TEXTE CHOISI —
========================
Komi Wolou, responsable du Pacte socialiste pour le renouveau (PSR), a livré jeudi une analyse sévère de l’état de l’opposition.
Selon lui, toutes les tentatives de regroupement ou d’actions unitaires engagées avec les autres formations de l’opposition ont, jusqu’ici, échoué. Ces initiatives se sont souvent soldées par des défections, des désaccords internes et un affaiblissement progressif des dynamiques collectives.
« Est-ce pour des intérêts personnels ou y a-t-il d’autres mains derrière ? Difficile de le dire », s’interroge Komi Wolou. Il pointe du doigt un climat marqué par l’absence de cohésion, les engagements non tenus, les déceptions répétées et parfois même des trahisons. Autant de facteurs qui, selon lui, finissent par décourager les militants et les citoyens qui espéraient une alternative politique crédible.
========================
DONNÉES EXTRAITES —
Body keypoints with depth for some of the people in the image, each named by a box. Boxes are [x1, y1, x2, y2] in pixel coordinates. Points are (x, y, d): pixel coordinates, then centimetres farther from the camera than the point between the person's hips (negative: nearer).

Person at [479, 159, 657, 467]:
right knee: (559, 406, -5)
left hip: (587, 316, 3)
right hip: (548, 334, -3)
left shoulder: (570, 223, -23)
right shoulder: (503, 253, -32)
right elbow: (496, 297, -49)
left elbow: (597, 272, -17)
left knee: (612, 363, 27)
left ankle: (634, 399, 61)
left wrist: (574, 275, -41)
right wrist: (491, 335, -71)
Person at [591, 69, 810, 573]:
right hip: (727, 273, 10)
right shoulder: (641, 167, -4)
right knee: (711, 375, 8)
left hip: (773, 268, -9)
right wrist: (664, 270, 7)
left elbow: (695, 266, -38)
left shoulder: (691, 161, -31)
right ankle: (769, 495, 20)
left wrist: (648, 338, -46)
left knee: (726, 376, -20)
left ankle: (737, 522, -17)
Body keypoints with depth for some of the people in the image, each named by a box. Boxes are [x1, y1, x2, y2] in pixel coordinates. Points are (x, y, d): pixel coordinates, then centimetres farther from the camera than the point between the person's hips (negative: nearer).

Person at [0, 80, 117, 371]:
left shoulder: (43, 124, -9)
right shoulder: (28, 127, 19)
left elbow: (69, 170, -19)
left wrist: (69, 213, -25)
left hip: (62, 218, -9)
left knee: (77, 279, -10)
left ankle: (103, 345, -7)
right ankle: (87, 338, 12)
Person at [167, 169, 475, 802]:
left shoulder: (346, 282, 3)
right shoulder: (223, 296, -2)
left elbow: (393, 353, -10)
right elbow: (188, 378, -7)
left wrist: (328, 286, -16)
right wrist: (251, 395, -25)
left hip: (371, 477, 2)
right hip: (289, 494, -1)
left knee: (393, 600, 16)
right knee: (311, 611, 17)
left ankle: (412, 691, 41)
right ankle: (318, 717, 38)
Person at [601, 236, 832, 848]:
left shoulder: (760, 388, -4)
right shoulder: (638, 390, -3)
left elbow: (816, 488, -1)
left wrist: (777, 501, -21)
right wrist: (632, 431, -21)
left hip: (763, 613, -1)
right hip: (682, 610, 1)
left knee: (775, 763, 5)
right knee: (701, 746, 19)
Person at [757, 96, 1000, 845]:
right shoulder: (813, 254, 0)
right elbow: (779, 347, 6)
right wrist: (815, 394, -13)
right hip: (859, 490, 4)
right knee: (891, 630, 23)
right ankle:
========================
EXERCICES À RÉSOUDRE —
a: Les affirmations suivantes concordent-elles avec l'article sur l'état de l'opposition ? Répondez par oui ou par non à chacune, en citant les mots décisifs de l'article : (i) Komi Wolou dirige le Pacte socialiste pour le renouveau ; (ii) selon Komi Wolou, certaines tentatives de regroupement de l'opposition ont abouti ; (iii) Komi Wolou affirme avec certitude que des intérêts personnels expliquent ces échecs.
b: Recopiez mot pour mot le passage de l'article sur l'état de l'opposition qui va de « Komi Wolou, responsable » jusqu'à « alternative politique crédible. ».
c: Rédigez la suite de l'article sur l'état de l'opposition, à partir de l'endroit où il s'arrête.

EXERCICES CORRIGÉS —
a:
(i) Oui : « Komi Wolou, responsable du Pacte socialiste pour le renouveau (PSR) ».
(ii) Non : « toutes les tentatives de regroupement ou d’actions unitaires engagées avec les autres formations de l’opposition ont, jusqu’ici, échoué ».
(iii) Non : « Difficile de le dire ».

b:
Komi Wolou, responsable du Pacte socialiste pour le renouveau (PSR), a livré jeudi une analyse sévère de l’état de l’opposition.
Selon lui, toutes les tentatives de regroupement ou d’actions unitaires engagées avec les autres formations de l’opposition ont, jusqu’ici, échoué. Ces initiatives se sont souvent soldées par des défections, des désaccords internes et un affaiblissement progressif des dynamiques collectives.
« Est-ce pour des intérêts personnels ou y a-t-il d’autres mains derrière ? Difficile de le dire », s’interroge Komi Wolou. Il pointe du doigt un climat marqué par l’absence de cohésion, les engagements non tenus, les déceptions répétées et parfois même des trahisons. Autant de facteurs qui, selon lui, finissent par décourager les militants et les citoyens qui espéraient une alternative politique crédible.

c:
Il s’est également interrogé sur une contradiction qu’il juge fondamentale : comment des acteurs politiques peuvent-ils se revendiquer de l’opposition sans être capables de se parler ou de travailler ensemble ? Pour Komi Wolou, cette incapacité à dialoguer et à coordonner les actions explique en grande partie l’inefficacité des démarches entreprises jusqu’ici pour faire pression sur le pouvoir.
Ce déficit de cohérence aurait eu des conséquences directes sur le projet d’alternance politique présenté aux populations. À ses yeux, ce projet est aujourd’hui « mort-né », faute de stratégie commune et de vision partagée. Dans ce contexte, il rejoint implicitement les propos récemment tenus par le président du Conseil, selon lesquels l’opposition devrait revoir sa posture.
Komi Wolou s’était présenté à l’élection présidentielle de 2020. Il avait obtenu 1% des suffrages.